Изменить стиль страницы

Вообще, если у Гомера боги вмешиваются в людские дела тоже по причинам неубедительным и непонятным для смертных, то в «Энеиде» это вмешательство принимает почти пародийный характер: Венера ссорится со свекровью, Юноной, настолько мелко и назойливо, что сам громовержец вынужден наконец отказаться от решения их надоедливой свары. Немного прибавляют к героизму Энея и его троянские спутники.

В целом Эней все же не производит отрицательного впечатления: он незлоблив, чужд лукавства, благочестив без ханжества, — черты, отражающие характер автора эпопеи. Когда в последнем поединке Турн, видя неизбежность гибели, умоляет Энея о пощаде, троянский герой уже готов простить его, и только замеченная на плече врага повязка, ранее принадлежавшая убитому другу, вызывает в нем взрыв рокового для Турна гнева. Эней, чей образ присутствует во всех двенадцати книгах эпопеи, остается неизменно ее осью.

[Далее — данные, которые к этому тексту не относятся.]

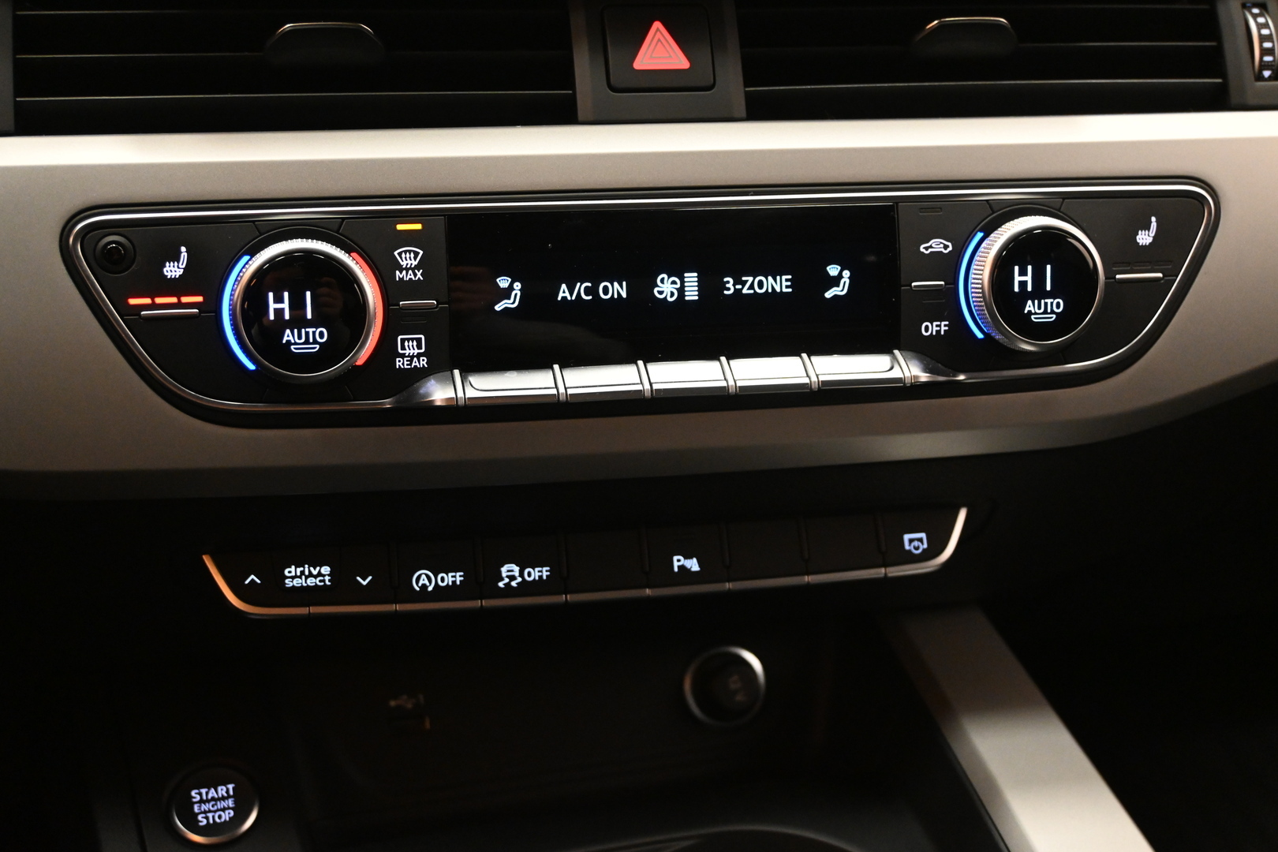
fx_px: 1677
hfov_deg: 41.7
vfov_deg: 28.5
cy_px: 426
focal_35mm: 47
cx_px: 639
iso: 3200
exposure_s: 1/50
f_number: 5
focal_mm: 31.5
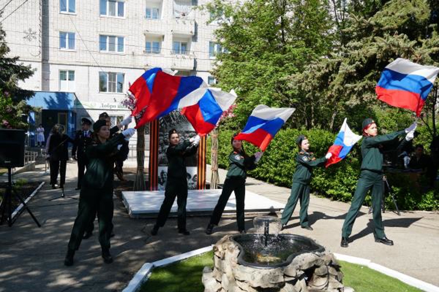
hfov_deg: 55.1
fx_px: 421
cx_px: 220
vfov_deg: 38.4
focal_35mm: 34
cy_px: 146
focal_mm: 23
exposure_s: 1/400
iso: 100
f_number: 5
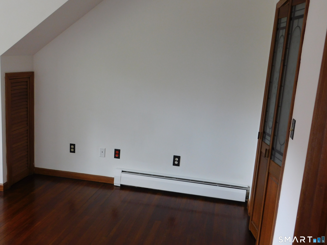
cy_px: 122
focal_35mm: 36
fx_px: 340
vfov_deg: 39.7
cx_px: 164
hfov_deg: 51.4
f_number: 3.5
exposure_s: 1/30
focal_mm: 6.3
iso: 200
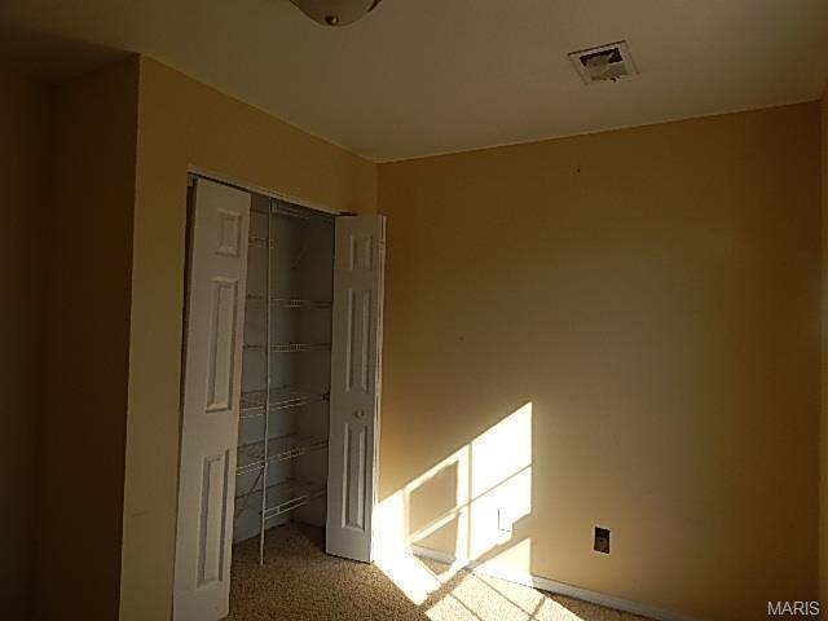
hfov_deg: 73.9
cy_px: 310
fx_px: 550
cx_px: 414
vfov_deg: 58.9
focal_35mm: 23
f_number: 3
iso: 125
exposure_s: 1/500
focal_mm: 4
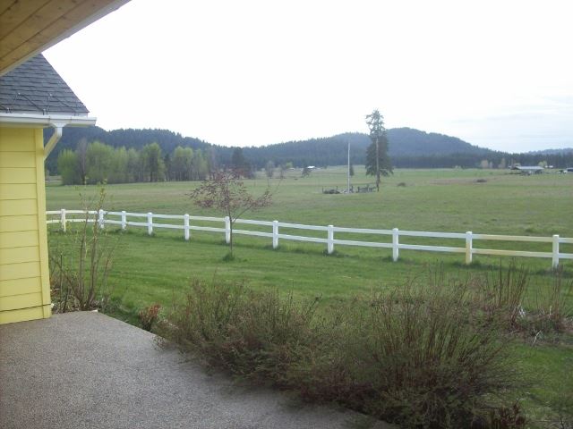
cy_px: 214
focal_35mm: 36
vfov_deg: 39.7
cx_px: 286
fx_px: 596
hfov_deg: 51.4
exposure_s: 1/227
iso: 80
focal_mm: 6
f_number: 2.7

Художественная ткань эпопеи неровна. Первая книга, хотя она психологически не разработана и хотя сюжетное развитие опирается целиком на прихоть богов, все же достаточно насыщена фактическим содержанием. В ней дана экспозиция: прибытие Энея с его моряками в Карфаген, появление царицы Дидоны, пробуждение в ней по воле Венеры любовного пламени к Энею; наконец, пир, устроенный Дидоной своему неожиданному избраннику. Однако впечатление от первой книги таково, что она сочинена автором без подъема, по необходимости дать экспозицию, и приписана, вероятно, потом.

Книга вторая — перепев Гомера. Она, более чем другие, могла возбудить упреки Вергилию в том, что его подражательность перешла в набор заимствованных стихотворных строк. Это, разумеется, преувеличено, и мы уже оговорили особое отношение древних к подражанию.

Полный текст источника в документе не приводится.